You seem to have 'forgotten' to provide the equivalent mappings on the
two older kernels. The fact that they're not PMD is evident, but it
would be very good to know what is mapped, and what -- if anything --
lives in the holes we've (accidentally) created.

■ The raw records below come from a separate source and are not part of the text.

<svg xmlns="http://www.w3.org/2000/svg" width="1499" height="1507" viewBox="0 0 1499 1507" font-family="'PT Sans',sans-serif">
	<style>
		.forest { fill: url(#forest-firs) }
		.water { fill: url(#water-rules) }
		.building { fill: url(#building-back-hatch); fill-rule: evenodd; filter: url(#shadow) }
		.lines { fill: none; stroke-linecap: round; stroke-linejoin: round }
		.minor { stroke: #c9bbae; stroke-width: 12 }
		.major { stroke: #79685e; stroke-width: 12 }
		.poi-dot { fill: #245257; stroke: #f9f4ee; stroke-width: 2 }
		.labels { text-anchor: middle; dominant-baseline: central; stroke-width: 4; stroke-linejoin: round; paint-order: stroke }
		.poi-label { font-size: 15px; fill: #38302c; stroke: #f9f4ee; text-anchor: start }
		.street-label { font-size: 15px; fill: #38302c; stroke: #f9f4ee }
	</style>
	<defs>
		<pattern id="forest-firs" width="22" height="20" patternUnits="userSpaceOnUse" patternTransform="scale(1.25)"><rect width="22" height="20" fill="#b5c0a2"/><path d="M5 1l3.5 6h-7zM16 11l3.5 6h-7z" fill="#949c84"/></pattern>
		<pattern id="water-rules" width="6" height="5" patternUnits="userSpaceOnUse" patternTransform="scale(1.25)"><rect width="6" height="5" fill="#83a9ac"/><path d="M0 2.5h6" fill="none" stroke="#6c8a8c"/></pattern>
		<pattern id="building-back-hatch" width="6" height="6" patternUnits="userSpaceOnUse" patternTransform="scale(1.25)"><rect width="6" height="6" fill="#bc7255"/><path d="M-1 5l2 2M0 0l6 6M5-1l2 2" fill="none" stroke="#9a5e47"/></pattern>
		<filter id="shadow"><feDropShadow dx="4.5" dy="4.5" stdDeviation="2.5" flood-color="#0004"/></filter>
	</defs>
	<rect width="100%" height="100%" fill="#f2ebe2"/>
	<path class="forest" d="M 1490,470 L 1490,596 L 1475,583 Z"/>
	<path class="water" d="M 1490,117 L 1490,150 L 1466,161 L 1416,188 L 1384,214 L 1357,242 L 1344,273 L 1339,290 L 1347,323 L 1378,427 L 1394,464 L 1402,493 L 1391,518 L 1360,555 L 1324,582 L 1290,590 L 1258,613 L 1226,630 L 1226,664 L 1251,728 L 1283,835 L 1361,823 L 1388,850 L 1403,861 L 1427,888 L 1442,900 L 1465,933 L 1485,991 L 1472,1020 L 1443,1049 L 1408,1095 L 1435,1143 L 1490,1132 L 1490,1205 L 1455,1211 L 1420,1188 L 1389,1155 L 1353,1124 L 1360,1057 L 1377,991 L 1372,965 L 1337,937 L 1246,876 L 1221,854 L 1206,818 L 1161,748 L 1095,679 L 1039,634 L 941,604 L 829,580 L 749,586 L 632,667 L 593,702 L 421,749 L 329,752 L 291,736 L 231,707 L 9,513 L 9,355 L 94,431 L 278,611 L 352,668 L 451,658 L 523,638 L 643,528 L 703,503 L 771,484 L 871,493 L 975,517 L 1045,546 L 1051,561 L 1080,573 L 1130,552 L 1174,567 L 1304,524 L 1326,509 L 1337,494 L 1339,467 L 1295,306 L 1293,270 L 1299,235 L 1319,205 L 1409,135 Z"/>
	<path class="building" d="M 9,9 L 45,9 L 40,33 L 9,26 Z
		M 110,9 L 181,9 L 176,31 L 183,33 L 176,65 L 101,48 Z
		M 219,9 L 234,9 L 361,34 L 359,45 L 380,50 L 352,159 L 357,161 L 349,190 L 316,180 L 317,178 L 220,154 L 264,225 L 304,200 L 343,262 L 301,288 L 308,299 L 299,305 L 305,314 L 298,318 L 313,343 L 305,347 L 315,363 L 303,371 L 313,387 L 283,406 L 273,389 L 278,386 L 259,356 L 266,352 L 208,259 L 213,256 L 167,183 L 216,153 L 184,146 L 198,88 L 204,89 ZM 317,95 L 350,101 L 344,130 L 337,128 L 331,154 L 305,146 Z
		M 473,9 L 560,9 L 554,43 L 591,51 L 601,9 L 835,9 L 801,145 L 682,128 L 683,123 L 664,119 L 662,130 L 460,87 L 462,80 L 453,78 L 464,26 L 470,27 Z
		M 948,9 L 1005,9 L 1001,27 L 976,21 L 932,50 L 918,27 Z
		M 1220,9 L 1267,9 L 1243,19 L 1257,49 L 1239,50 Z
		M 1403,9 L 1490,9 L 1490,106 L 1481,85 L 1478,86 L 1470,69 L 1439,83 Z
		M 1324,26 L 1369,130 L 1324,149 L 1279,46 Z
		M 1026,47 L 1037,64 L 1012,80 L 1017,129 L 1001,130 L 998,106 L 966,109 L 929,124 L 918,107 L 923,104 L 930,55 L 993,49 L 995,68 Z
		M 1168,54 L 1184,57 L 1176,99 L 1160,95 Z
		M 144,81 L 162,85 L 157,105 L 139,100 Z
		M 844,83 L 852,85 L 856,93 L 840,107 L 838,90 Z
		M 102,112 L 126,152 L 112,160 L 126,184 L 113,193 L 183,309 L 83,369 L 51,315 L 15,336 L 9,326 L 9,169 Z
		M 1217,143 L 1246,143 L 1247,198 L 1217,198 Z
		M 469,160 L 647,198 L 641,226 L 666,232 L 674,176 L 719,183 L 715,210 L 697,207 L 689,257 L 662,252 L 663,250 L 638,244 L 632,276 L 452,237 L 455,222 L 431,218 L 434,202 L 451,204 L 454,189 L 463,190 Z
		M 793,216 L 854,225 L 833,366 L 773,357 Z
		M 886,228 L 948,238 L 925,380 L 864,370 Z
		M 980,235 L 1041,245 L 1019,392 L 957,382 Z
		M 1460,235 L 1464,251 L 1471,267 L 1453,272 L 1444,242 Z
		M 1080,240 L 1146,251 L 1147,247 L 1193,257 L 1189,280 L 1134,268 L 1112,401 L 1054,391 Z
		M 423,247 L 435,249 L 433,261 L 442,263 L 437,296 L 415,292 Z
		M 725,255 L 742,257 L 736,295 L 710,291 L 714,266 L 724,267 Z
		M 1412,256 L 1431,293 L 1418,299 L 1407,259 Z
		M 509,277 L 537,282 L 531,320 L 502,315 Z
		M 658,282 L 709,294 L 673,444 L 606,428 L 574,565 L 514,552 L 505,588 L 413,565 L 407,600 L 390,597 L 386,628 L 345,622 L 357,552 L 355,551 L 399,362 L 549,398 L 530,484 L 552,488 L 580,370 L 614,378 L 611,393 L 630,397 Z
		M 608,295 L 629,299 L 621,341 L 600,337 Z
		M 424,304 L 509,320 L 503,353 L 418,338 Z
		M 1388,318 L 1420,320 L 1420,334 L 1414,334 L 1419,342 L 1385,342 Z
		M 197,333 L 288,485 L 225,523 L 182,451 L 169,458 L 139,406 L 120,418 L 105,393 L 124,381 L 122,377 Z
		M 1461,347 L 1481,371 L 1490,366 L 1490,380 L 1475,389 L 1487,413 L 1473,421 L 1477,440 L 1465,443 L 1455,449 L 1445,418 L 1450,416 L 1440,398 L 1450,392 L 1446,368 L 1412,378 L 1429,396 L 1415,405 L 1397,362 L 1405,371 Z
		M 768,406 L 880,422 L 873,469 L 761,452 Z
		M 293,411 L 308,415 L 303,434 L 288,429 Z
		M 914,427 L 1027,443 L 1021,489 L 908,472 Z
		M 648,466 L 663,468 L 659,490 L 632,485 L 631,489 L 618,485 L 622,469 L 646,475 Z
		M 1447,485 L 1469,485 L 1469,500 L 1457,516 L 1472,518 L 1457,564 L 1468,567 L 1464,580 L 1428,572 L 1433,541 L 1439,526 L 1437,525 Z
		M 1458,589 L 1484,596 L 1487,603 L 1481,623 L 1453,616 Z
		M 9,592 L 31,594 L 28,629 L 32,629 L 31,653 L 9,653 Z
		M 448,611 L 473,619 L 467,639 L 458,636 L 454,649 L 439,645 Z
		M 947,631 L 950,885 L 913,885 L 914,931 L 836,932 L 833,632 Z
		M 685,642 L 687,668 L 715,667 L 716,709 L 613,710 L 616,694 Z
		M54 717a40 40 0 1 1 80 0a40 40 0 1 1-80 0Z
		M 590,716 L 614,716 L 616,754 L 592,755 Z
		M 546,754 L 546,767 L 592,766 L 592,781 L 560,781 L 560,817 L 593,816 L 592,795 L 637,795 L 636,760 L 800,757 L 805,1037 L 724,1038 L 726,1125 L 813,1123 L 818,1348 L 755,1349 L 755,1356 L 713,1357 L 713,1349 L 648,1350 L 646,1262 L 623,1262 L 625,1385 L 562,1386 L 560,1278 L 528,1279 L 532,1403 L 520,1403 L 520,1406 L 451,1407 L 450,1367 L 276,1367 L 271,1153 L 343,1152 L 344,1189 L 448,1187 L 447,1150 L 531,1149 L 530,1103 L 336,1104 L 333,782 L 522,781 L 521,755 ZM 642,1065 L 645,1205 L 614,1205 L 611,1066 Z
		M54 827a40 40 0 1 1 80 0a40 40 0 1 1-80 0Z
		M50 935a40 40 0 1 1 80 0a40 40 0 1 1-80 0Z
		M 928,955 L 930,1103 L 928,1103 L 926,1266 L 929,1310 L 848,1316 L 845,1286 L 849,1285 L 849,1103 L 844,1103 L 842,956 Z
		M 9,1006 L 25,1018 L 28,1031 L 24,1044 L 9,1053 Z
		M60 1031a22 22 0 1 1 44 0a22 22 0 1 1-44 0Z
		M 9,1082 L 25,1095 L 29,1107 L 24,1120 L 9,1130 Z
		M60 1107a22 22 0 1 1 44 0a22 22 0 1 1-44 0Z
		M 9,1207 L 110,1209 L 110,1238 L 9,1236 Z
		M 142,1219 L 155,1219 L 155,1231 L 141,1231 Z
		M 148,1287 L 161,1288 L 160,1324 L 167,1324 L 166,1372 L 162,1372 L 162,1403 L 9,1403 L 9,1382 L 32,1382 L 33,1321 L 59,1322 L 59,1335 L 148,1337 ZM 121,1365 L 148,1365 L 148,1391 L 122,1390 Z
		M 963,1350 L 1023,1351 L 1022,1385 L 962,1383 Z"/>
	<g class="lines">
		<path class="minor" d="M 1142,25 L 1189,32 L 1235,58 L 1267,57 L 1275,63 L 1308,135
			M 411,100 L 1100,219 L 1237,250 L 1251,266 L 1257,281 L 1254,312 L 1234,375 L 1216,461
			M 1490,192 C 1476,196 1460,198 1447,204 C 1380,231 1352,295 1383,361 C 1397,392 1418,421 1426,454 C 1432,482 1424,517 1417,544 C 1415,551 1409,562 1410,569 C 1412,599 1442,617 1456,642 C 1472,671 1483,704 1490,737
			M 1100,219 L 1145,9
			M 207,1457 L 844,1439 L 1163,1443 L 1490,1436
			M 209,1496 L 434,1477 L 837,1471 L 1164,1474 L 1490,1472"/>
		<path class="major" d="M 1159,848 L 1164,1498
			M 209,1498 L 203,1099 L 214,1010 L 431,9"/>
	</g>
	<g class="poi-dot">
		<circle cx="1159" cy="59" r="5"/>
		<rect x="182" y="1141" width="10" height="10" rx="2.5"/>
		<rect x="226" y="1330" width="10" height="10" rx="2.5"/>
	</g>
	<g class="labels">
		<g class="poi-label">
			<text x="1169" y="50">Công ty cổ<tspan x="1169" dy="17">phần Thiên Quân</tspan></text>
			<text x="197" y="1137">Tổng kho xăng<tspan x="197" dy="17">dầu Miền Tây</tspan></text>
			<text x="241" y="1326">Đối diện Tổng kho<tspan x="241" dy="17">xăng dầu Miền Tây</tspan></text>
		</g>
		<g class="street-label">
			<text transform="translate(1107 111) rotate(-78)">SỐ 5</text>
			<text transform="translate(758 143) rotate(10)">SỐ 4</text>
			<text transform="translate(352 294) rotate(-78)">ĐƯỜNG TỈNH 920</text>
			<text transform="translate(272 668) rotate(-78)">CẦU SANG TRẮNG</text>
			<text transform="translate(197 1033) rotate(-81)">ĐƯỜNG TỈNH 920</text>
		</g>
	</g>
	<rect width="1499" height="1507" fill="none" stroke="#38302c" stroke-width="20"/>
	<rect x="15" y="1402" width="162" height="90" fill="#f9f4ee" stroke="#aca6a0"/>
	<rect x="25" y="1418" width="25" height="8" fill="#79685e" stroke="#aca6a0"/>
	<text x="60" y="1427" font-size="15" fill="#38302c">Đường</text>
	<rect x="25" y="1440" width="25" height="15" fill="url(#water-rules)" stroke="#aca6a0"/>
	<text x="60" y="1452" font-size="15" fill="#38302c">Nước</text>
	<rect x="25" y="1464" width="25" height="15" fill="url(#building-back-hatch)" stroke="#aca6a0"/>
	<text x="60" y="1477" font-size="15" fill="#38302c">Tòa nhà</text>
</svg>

Can you please provide more complete mappings? Basically provide the
whole cpu_entry_area mapping.

> This further reduces iTLB miss rate

What you're saying is that by using PMDs, we reduce 4K iTLB usage. But
we increase 2M iTLB usage, but for your workload this works out
favourably (a quick look at the PMU event tables for SKL didn't show me
separate 4K/2M iTLB counters :/).

> Cc: stable@xxxxxxxxxxxxxxx # v4.19+
> Fixes: 16a3fe634f6a ("x86/mm/pti: Clone kernel-image on PTE level for 32 bit")
> Reviewed-by: Rik van Riel <riel@xxxxxxxxxxx>
> Signed-off-by: Song Liu <songliubraving@xxxxxx>
> Cc: Joerg Roedel <jroedel@xxxxxxx>
> Cc: Thomas Gleixner <tglx@xxxxxxxxxxxxx>
> Cc: Dave Hansen <dave.hansen@xxxxxxxxxxxxxxx>
> Cc: Andy Lutomirski <luto@xxxxxxxxxx>
> Cc: Peter Zijlstra <peterz@xxxxxxxxxxxxx>
> ---
> arch/x86/mm/pti.c | 4 ++--
> 1 file changed, 2 insertions(+), 2 deletions(-)
>
> diff --git a/arch/x86/mm/pti.c b/arch/x86/mm/pti.c
> index b196524759ec..1337494e22ef 100644
> --- a/arch/x86/mm/pti.c
> +++ b/arch/x86/mm/pti.c
> @@ -330,13 +330,13 @@ pti_clone_pgtable(unsigned long start, unsigned long end,
>
> pud = pud_offset(p4d, addr);
> if (pud_none(*pud)) {
> - addr += PUD_SIZE;
> + addr = round_up(addr + 1, PUD_SIZE);
> continue;
> }
>
> pmd = pmd_offset(pud, addr);
> if (pmd_none(*pmd)) {
> - addr += PMD_SIZE;
> + addr = round_up(addr + 1, PMD_SIZE);
> continue;
> }
>
> --
> 2.17.1
>